**Article**.
__________

Due to the high profile of the Exodus 1947 emigration ship it was decided by the British government that the emigrants were to be deported back to France. Foreign Secretary Ernest Bevin suggested this and the request was relayed to General Sir Alan Cunningham, High Commissioner for Palestine,[23] who agreed with the plan after consulting the Navy.[24] Before then, intercepted would-be immigrants were placed in internment camps on Cyprus, which was at the time a British colony. This new policy was meant to be a signal to both the Jewish community and the European countries which assisted immigration that whatever they sent to Palestine would be sent back to them.

"Not only should it clearly establish the principle of REFOULEMENT as applies to a complete shipload of immigrants, but it will be most discouraging to the organisers of this traffic if the immigrants... end up by returning whence they came."[23]

The Exodus, formerly President Warfield, arriving at Haifa (British Admiralty photo)

Return to France[edit]

The British sailed the commandeered ship into Haifa port, where its passengers were transferred to three more seaworthy deportation ships, Runnymede Park, Ocean Vigour and Empire Rival. The event was witnessed by members of UNSCOP. These ships left Haifa harbour on July 19 for Port-de-Bouc. Foreign Secretary Bevin insisted that the French get their ship back as well as its passengers.[23]

When the ships arrived at Port-de-Bouc near Marseilles on August 2, the French Government said it would allow disembarkation of the passengers only if it was voluntary on their part. Haganah agents, both on board the ships and using launches with loudspeakers, encouraged the passengers not to disembark.[21] Thus the emigrants refused to disembark and the French refused to cooperate with British attempts at forced disembarkation. This left the British with the best option of returning the passengers to Germany. Realizing that they were not bound for Cyprus, the emigrants conducted a 24-hour hunger strike and refused to cooperate with the British authorities.

Meier Schwarz managed to sneak into the Ocean Vigour as an Haganah officer.

But the British government had no intention of backing down or relaxing its policy.

During this time, Jewish representatives encouraged the passengers to resist the British and accuse them of perceived insults.[citation needed] Media coverage of the contest of wills put pressure on the British to find a solution. The matter also came to the attention of the United Nations Special Committee on Palestine (UNSCOP) members who had been deliberating in Geneva. After three weeks, during which time the prisoners on the ships held steady in difficult conditions, rejecting offers of alternative destinations, the ships were sailed to Hamburg, Germany, which was then in the British occupation zone.

__________

**Listed records**.
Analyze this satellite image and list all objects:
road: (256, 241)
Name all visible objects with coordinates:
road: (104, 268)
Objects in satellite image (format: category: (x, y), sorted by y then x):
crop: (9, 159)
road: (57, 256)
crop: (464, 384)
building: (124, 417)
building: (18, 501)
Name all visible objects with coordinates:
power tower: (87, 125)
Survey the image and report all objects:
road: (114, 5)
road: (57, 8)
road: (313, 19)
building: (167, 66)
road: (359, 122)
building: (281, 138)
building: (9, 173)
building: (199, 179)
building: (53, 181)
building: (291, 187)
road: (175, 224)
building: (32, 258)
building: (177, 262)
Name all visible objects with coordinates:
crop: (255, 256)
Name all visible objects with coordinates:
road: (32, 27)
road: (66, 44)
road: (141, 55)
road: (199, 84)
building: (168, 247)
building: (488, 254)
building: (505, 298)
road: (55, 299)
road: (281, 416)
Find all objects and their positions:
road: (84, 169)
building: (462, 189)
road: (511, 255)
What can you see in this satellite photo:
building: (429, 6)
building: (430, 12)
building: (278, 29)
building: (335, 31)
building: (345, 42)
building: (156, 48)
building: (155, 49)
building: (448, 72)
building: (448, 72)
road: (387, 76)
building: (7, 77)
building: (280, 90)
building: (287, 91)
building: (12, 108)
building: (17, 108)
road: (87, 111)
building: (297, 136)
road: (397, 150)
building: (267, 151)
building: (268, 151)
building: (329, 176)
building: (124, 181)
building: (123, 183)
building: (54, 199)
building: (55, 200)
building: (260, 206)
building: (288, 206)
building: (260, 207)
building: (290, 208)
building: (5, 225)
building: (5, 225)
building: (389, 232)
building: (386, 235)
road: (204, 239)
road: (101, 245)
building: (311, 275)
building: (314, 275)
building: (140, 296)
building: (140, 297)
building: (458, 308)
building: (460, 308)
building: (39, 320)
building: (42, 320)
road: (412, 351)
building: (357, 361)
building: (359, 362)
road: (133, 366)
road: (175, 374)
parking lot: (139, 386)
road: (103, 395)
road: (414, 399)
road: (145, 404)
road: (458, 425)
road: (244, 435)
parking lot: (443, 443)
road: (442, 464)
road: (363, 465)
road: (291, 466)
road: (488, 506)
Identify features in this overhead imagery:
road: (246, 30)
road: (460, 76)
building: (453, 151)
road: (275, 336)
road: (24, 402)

__________

**Given task 1**.
Put this sentence from the Exodus 1947 text into French: "But the British government had no intention of backing down or relaxing its policy."
**Given task 2**.
Go on with the Exodus 1947 text, starting after its final sentence about the ships sailing to Hamburg.

**Expected output 1**.
Mais le gouvernement britannique n'avait aucune intention de céder ni d'assouplir sa politique.

**Expected output 2**.
Operation Oasis[edit]

Documents released from the British archives show that after much soul-searching the British concluded that the only place they could send the Jews was to the British-controlled zone of post-war Germany, where they would be held in camps and screened for extremists; they realized that returning the Exodus 1947 passengers to camps in Germany would elicit a public outcry, but concluded that Germany was the only territory under their control that could immediately accommodate so many people.[25]

Britain's impossible position was summed up by John Coulson, a diplomat at the British Embassy in Paris, in a message to the Foreign Office in London in August 1947: "You will realize that an announcement of decision to send immigrants back to Germany will produce violent hostile outburst in the press.... Our opponents in France, and I dare say in other countries, have made great play with the fact that these immigrants were being kept behind barbed wire, in concentration camps and guarded by Germans."[26] Coulson advised that Britain apply as best they could a counter-spin to the story: "If we decide it is convenient not to keep them in camps any longer, I suggest that we should make some play that we are releasing them from all restraint of this kind in accordance with their wishes and that they were only put in such accommodation for the preliminary necessities of screening and maintenance."[27] The mission of bringing the Jewish refugees of the Exodus 1947 back to Germany was known in diplomatic and military circles as "Operation Oasis."[25]

Disembarkation[edit]

On August 22 a Foreign Office cable warned diplomats that they should be ready to emphatically deny that the Jews were to be housed in former concentration camps after they were offloaded in Germany and that German guards will not be used to keep the Jews in the refugee camps. It further added that British guards will be withdrawn once the Jews have been screened.

The Exodus 1947 passengers were successfully taken off the vessels in Germany. Relations between the British personnel on the ships and the passengers was afterwards said by the passengers to have been mostly amicable.[28] Everyone realized there was going to be trouble at the forced disembarkation beforehand and some of the Jewish passengers even apologized in advance for this. A number were injured in confrontations with British troops that involved the use of batons and fire hoses. The would-be immigrants were sent back to DP camps in Am Stau near Lübeck and Pöppendorf. Although most of the women and children disembarked voluntarily, the men had to be carried off by force.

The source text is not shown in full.